The development of a custom operating system (OS) for the Raspberry Pi, as presented in this study, demonstrates the significant potential of targeted system integration, hardware optimization, and software customization for achieving high-performance computing in resource-constrained environments. Through extensive iterative testing, system patching, and configuration enhancements, the proposed OS has been successfully tailored to support a broad range of computationally intensive tasks, including computer vision, real-time data acquisition, and advanced image processing. A core contribution of this research is the introduction of a hybrid OS design methodology, integrating and patching components from multiple distributions to optimize system performance. Critical performance enhancements—including overclocking, custom threading mechanisms, multimedia codec improvements, and memory optimization—have been effectively implemented to reduce execution latency, enhance computational throughput, and maintain system stability during high-load operations. Furthermore, custom network configurations, encompassing SSID management and static IP allocations, have provided a stable and secure foundation for remote access and seamless cloud integration. The successful integration of external accelerators such as the Google Coral Edge TPU has markedly boosted AI and deep learning performance, validating the scalability and adaptability of the proposed platform. The fusion of a Windows Core GUI interface with UNIX-based scripting capabilities further broadens the operational versatility of the system, making it suitable for a wider array of user-centric and industrial applications.
Moreover, the adoption of customized shell scripts, storage management protocols, and SSH-triggered Power-over-Ethernet (PoE) enhancements has improved system resilience, power management, and thermal efficiency, ensuring robust operation even during extended runtime periods.
The research findings affirm the feasibility and benefits of designing highly customized, performance-optimized operating systems tailored for embedded and edge computing devices.

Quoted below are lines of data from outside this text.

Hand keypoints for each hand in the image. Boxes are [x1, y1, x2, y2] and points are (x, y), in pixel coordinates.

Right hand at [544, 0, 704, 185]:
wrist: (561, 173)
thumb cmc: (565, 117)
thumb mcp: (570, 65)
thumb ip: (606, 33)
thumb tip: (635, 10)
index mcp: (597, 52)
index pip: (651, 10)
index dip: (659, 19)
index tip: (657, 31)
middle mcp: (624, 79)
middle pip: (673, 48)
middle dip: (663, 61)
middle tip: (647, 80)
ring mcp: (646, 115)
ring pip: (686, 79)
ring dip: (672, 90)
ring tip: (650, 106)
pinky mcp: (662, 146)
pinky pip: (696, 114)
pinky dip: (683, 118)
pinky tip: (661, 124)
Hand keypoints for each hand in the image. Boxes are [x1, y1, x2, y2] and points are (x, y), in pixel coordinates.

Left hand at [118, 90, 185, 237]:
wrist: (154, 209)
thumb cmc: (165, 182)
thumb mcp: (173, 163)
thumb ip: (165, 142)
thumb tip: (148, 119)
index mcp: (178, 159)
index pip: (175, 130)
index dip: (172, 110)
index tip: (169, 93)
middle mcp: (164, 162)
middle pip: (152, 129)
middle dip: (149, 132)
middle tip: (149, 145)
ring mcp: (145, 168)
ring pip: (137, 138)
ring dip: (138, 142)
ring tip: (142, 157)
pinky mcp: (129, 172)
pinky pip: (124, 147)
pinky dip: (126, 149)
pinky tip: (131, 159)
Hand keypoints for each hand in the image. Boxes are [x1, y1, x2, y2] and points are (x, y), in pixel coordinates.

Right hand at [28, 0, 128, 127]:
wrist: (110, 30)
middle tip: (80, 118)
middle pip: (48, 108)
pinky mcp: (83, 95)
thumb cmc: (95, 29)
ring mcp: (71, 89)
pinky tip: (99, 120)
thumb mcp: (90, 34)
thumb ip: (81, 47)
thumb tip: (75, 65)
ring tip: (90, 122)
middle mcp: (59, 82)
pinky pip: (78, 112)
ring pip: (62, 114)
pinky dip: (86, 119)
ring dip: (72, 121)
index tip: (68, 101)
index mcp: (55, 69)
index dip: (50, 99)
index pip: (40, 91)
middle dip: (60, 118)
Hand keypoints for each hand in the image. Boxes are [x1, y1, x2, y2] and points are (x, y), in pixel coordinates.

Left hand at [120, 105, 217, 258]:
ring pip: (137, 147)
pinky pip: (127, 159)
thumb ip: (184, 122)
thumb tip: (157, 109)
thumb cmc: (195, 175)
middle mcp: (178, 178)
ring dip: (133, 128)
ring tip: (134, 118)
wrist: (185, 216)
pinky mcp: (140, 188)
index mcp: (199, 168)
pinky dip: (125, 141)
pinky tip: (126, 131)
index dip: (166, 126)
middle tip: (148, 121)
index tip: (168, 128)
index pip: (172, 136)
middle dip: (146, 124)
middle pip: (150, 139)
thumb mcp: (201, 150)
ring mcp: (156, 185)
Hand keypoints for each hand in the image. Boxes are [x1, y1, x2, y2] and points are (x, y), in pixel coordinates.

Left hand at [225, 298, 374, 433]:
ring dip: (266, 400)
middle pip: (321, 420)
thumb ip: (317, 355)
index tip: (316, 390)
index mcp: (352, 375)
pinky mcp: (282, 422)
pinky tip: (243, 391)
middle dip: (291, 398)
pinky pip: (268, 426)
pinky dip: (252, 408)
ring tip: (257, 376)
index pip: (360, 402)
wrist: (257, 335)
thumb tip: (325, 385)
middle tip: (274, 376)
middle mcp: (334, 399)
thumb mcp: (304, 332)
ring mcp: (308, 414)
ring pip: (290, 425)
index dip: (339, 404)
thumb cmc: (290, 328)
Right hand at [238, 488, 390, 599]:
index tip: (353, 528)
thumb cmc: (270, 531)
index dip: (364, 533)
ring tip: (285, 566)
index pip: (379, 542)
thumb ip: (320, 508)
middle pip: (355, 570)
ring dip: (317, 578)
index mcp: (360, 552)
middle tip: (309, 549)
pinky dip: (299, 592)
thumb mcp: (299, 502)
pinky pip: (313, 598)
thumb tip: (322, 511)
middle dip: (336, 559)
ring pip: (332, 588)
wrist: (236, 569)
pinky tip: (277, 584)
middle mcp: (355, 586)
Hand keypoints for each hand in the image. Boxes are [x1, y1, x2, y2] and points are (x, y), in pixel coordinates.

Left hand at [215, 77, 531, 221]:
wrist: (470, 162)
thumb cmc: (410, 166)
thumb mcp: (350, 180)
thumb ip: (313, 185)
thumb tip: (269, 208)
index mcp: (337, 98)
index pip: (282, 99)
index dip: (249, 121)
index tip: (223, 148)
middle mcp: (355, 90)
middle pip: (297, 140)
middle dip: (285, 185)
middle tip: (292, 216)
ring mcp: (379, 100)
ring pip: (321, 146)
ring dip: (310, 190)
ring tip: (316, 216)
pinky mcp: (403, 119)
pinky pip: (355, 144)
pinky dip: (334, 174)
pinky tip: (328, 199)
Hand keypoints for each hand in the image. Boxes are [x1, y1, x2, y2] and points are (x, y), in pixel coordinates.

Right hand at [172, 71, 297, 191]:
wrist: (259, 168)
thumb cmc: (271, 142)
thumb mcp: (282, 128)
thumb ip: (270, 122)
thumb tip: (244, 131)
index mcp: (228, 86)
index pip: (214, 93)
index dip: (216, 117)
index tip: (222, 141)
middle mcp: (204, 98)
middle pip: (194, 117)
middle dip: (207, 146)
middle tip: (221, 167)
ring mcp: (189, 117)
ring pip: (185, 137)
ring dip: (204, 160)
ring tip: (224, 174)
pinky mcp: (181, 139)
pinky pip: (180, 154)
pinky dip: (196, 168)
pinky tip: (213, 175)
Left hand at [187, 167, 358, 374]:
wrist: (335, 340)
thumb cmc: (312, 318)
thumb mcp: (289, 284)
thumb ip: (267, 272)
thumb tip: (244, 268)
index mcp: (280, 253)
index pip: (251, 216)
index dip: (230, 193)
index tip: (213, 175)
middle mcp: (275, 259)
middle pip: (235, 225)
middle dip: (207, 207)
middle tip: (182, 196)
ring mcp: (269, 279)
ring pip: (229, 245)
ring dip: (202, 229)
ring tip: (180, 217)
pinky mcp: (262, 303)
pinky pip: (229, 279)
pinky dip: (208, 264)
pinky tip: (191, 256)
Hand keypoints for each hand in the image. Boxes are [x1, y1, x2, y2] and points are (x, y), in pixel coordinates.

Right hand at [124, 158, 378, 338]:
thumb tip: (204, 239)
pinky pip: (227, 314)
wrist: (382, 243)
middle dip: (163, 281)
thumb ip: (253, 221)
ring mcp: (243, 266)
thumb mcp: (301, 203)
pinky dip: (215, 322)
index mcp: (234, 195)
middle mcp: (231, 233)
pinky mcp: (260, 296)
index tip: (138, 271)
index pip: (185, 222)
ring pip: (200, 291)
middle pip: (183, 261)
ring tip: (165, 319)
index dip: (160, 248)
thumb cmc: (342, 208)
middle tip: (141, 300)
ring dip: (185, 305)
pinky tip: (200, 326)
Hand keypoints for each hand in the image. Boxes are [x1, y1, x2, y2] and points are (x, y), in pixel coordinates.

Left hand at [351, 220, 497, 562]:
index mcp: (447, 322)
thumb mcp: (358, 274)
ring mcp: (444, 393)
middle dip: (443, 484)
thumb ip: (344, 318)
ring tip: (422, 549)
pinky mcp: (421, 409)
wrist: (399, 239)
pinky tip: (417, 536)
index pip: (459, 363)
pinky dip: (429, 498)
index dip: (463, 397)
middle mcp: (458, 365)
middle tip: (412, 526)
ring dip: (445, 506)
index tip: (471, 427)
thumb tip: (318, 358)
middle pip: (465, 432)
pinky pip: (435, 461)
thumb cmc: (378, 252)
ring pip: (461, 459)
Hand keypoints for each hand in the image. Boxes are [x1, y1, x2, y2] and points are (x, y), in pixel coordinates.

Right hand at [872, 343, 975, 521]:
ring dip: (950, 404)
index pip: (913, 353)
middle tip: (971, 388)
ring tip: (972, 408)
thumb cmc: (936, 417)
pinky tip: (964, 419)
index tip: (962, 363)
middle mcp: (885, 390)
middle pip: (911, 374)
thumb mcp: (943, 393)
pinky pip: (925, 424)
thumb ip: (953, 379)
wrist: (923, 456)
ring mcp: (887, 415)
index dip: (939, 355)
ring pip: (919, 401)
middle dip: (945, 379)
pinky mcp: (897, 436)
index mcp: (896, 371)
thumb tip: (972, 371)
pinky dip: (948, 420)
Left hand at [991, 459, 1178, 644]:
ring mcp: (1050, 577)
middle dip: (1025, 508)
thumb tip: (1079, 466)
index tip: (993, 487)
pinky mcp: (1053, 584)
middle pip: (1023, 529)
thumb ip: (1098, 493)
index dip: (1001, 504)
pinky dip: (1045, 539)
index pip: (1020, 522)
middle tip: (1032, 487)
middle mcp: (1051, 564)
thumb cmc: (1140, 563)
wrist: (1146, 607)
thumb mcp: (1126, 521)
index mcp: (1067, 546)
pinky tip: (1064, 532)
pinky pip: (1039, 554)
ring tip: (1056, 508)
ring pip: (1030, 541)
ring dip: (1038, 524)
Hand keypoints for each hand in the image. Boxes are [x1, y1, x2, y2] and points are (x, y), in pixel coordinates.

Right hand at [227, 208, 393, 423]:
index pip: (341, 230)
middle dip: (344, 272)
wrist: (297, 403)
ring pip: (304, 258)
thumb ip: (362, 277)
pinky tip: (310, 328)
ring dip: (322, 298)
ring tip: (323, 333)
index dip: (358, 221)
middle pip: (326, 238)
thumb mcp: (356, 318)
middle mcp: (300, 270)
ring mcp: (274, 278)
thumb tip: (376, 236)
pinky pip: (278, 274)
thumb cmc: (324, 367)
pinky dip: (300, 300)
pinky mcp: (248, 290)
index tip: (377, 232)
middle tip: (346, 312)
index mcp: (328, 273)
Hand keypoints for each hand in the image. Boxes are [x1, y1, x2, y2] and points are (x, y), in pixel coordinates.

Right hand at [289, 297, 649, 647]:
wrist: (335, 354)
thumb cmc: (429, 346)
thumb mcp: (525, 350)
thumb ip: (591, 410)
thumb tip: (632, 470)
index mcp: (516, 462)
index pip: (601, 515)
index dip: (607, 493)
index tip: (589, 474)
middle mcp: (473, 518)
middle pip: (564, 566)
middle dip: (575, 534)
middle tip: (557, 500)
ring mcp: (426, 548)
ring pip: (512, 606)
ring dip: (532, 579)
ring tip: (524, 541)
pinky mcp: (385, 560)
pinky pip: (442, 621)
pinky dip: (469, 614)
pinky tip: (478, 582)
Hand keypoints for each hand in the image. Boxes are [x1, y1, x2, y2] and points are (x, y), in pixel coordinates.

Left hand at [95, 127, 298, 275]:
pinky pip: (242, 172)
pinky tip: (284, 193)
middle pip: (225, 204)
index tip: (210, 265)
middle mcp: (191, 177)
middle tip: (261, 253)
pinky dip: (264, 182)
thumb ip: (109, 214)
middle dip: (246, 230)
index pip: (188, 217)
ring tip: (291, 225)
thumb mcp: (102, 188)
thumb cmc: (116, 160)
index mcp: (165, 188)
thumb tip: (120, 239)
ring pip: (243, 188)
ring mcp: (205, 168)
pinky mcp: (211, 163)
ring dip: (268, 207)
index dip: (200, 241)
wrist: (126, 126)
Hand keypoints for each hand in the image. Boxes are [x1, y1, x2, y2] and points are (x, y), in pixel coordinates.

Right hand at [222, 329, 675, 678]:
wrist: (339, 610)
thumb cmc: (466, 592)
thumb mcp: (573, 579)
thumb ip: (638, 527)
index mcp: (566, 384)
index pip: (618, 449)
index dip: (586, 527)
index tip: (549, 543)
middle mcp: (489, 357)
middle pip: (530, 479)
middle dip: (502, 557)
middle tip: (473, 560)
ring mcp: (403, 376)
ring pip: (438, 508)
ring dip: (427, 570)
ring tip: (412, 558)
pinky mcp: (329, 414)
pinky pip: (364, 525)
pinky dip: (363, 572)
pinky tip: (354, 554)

The modularity and adaptability of the developed OS offer a strong foundation for future enhancements, enabling rapid integration of emerging AI frameworks, expanded hardware support, and task-specific performance tuning.
Future work will aim to extend this platform’s compatibility across a wider range of edge computing devices, implement advanced security protocols to safeguard against cyber threats, and incorporate machine learning-driven automation mechanisms for dynamic resource management. Furthermore, targeted applications in robotics, the Internet of Things (IoT), autonomous systems, and industrial automation will be explored to validate the system’s broader applicability in real-world scenarios.
This research exploration contributes valuable insights into the design of domain-specific operating systems and underscores the strategic importance of holistic system optimization for next-generation embedded computing solutions.